Sebaliknya jika anggota keluarga tidak memiliki daya dan kemampuan untuk menghadapi
KDRT, secara proaktif masyarakat, para ahli, dan pemerintah perlu mengambil inisiatif untuk
ikut serta dalam penanganan korban KDRT, sehingga dapat segera menyelamatkan dan
menghindarkan anggota keluarga dari kejadian yang tidak diinginkan.

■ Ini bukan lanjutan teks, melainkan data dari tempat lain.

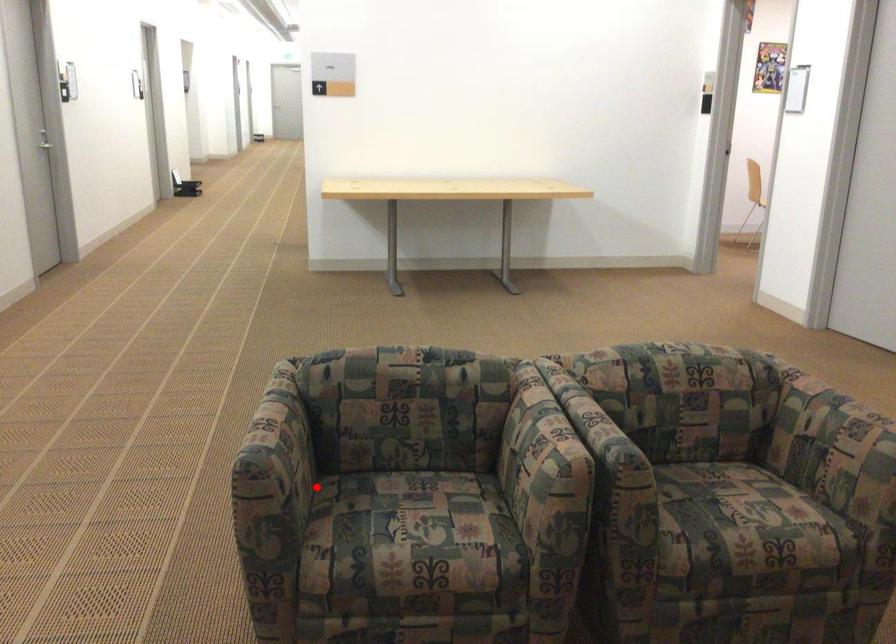
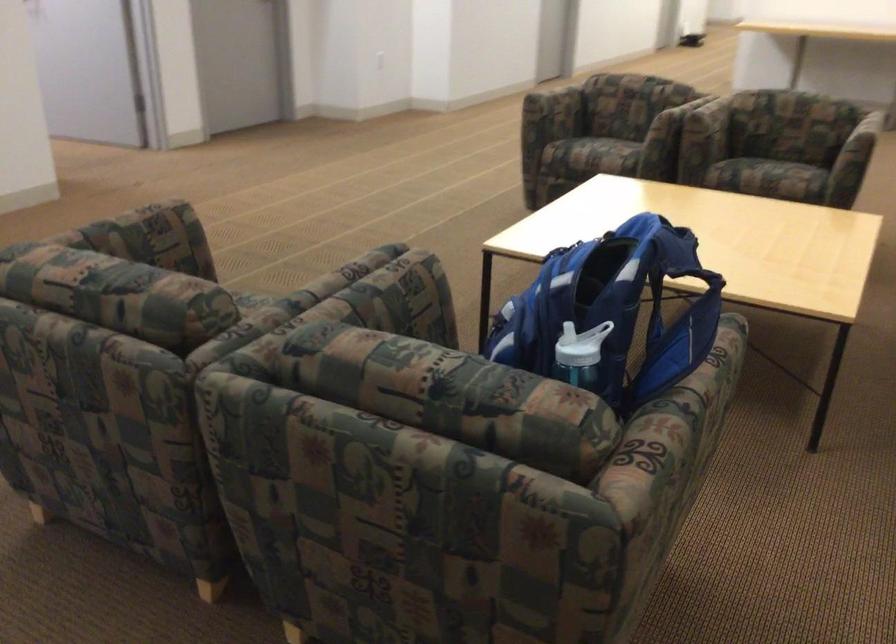
Question: I am providing you with two images of the same scene from different viewpoints. Given a red point in image1, look at the same physical point in image2. Is it:

Choices:
 (A) Closer to the viewpoint
 (B) Farther from the viewpoint

Answer: (B)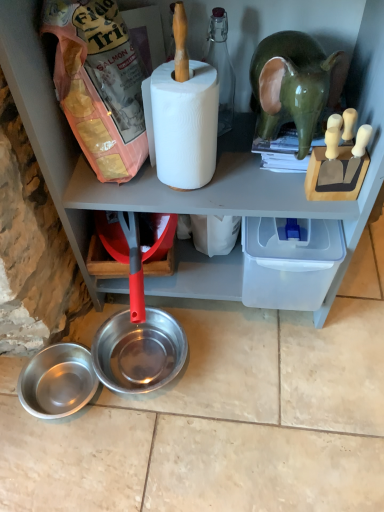
Find the location of a particular element. This screenshot has width=384, height=512. vacant space to the right of shiny metallic bowl at lower center, the 1th bowl when ordered from right to left is located at coordinates (233, 370).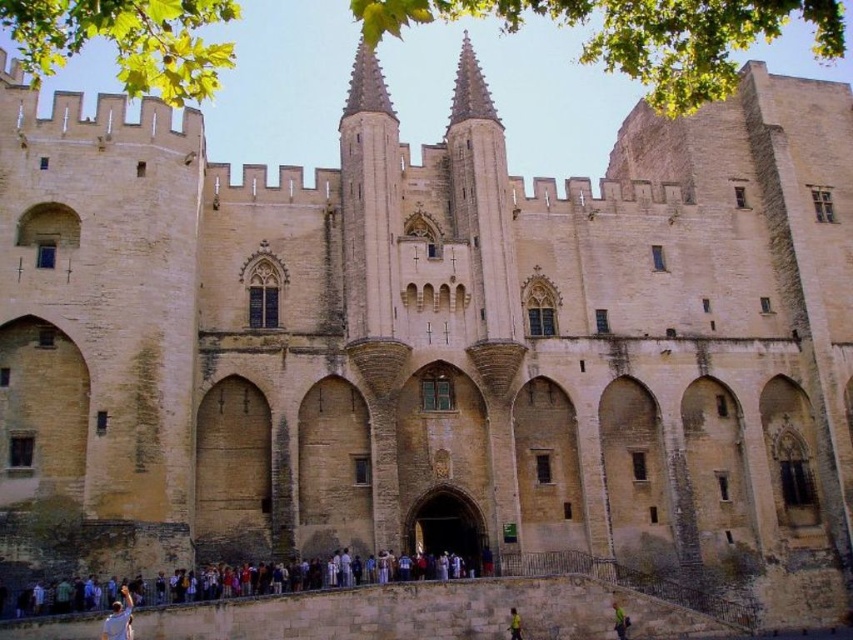
Looking at this image, which of these two, multicolored fabric crowd at lower center or light blue fabric at lower left, stands shorter?

Standing shorter between the two is light blue fabric at lower left.

Locate an element on the screen. multicolored fabric crowd at lower center is located at coordinates (299, 577).

What are the coordinates of `multicolored fabric crowd at lower center` in the screenshot? It's located at (299, 577).

Does light blue fabric at lower left have a larger size compared to yellow shirt at lower center?

Indeed, light blue fabric at lower left has a larger size compared to yellow shirt at lower center.

Can you confirm if light blue fabric at lower left is positioned above yellow shirt at lower center?

Yes, light blue fabric at lower left is above yellow shirt at lower center.

Locate an element on the screen. light blue fabric at lower left is located at coordinates click(x=119, y=618).

Is multicolored fabric crowd at lower center to the right of yellow shirt at lower center from the viewer's perspective?

No, multicolored fabric crowd at lower center is not to the right of yellow shirt at lower center.

At what (x,y) coordinates should I click in order to perform the action: click on multicolored fabric crowd at lower center. Please return your answer as a coordinate pair (x, y). Looking at the image, I should click on (299, 577).

You are a GUI agent. You are given a task and a screenshot of the screen. Output one action in this format:
    pyautogui.click(x=<x>, y=<y>)
    Task: Click on the multicolored fabric crowd at lower center
    This screenshot has height=640, width=853.
    Given the screenshot: What is the action you would take?
    pyautogui.click(x=299, y=577)

This screenshot has width=853, height=640. Identify the location of multicolored fabric crowd at lower center. (299, 577).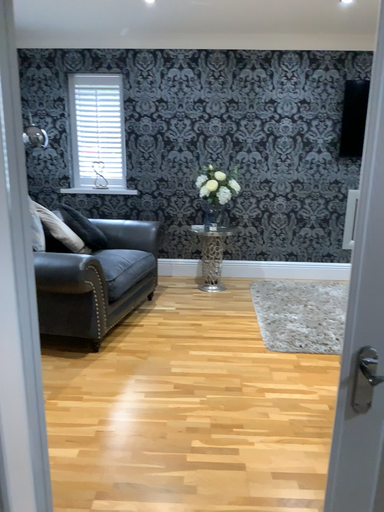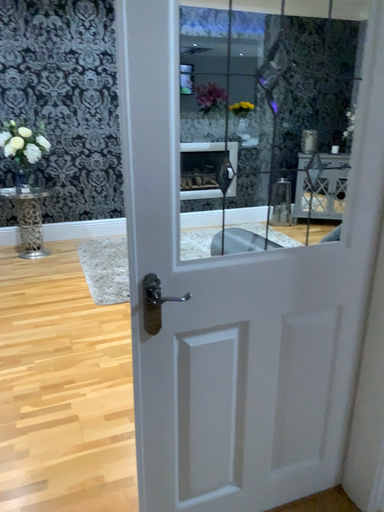
Question: Which way did the camera rotate in the video?

Choices:
 (A) rotated left
 (B) rotated right

Answer: (B)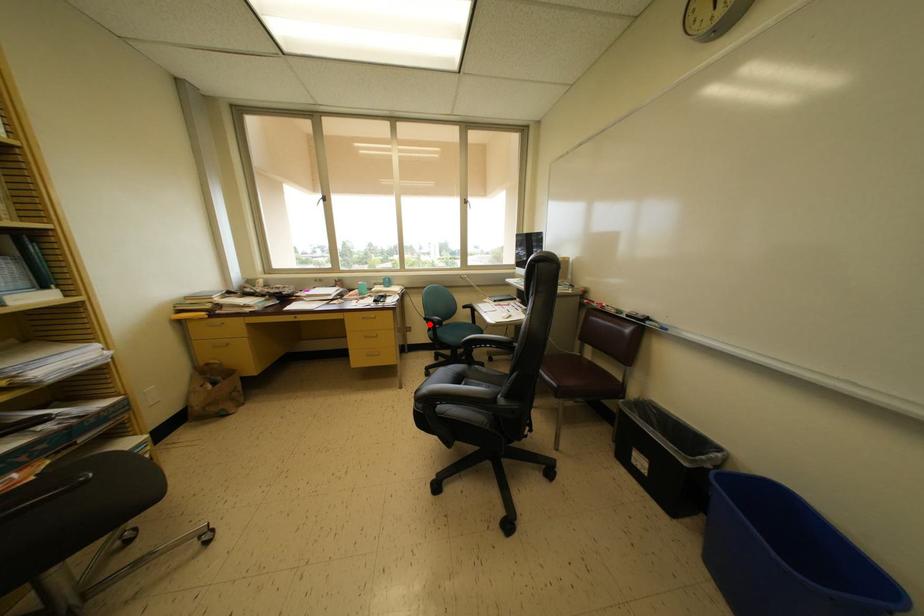
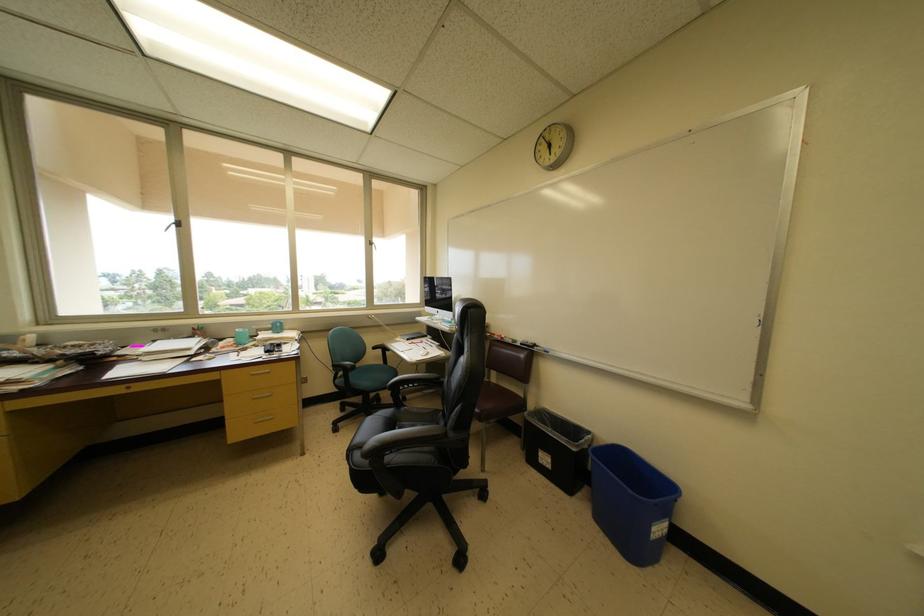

Dan Agama Kristen
sebagai pedoman umat percaya memiliki peran untuk mencegah terjadinya KDRT melalui
pengajaran tentang kasih
B. Saran
Dari simpulan yang disebutkan di atas, penulis dapat memberikan beberapa saran antara
lain:
1. Dalam sebuah rumah tangga kedua belah pihak harus sama-sama menjaga agar tidak terjadi
konflik yang bisa menimbulkan kekerasan.
2. Sebelum kita melihat kesalahan orang lain, marilah kita berkaca pada diri kita sendiri.
3. Maka antara suami dan istri harus memiliki keimanan yang kuat dan akhlaq yang baik, adanya
komunikasi yang baik antara suami dan istri, serta memiliki rasa saling percaya, pengertian, dan
saling menghargai.
4. pemerintah dan masyarakat lebih berupaya menyadarkan dan membuka mata serta hati untuk
tidak berdiam diri bila ada kasus KDRT lebih ditingkatkan pengawasannya.